How long should I soak my grodan cubes in Olivia's before I use them?

anyone..anyone..Bueller..anyone...Bueller....


----------



## Droopy Dog (Jan 22, 2010)

6 weeks???:holysheep: 

Just kidding.  

I only have used clonex for years, but Olivia's was around then also.

People say hours and overnight and so on and so on.

I only soaked till the cubes were saturated and still had a 95% success rate.

Your are using cloning gel also aren't you?

BTW, this was all in Grodan. 4 cuts in a 3"x3" cube in the early '90s, now, 1 cut per 1 1/2" cube.

DD


----------



## cmd420 (Jan 22, 2010)

Droopy Dog said:
			
		

> 6 weeks???:holysheep:
> 
> Just kidding.
> 
> ...


 
Indeed..I have Dip N Gro, which has given me about a 50% sucess rate..There's a sticky by NorCalHal that I've followed that helped but I didn't use the Olivia's to pretreat the cubes like it said, so I fugure that'll help...

50% for the first time aint too bad though

Just thought of something else I've been wondering...

When the roots show out of the 3"x3" cube and I want to transplant that into the larger 6" cube, do I:

a)just stick the little cube in the big cube and Bob's your uncle ...or

b)Cut out enough space in the six inch cube to avoid pressing the roots...


----------



## Droopy Dog (Jan 22, 2010)

Bobs your Uncle.

But, isn't getting a 3"x3" into that little hole in the 6x6" a bit of a squeeze?:holysheep: 

The first time I did it, looking at that 1 1/2"x1 1/2" cube going into that round hole :hubba: :hubba:   I'm thinking, "This ain't gonna happen":holysheep:  It was a 4"x4" cube though.

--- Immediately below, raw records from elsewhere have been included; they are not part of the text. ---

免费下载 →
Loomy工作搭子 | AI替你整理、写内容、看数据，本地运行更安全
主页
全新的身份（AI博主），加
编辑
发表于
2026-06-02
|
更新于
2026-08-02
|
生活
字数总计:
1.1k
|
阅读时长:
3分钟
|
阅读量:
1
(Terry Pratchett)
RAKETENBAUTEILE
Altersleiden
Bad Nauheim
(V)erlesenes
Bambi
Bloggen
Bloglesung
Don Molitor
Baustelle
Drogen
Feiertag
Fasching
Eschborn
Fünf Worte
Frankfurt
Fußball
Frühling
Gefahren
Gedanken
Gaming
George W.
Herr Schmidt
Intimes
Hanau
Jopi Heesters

It did, and worked really well.  BTW, soak the big cube in the solution also.

Just do it before you have too many roots protruding from the small cube. 

Never did Dip N Grow.  Clonex gel and solution+Grodan gave me close to 95%+ success so I never felt the need to experiment.

But since you have Olivia's solution, why not her gel?  They are usually designed to work together. Same as the Clonex gel and solution.

Point is, when you find a combo and method that works well ....There is no further need to experiment, stay with it.

DD


----------



## Real78 (Mar 1, 2010)

That solution works great the little ones love it, they are nice a almost dark green.


----------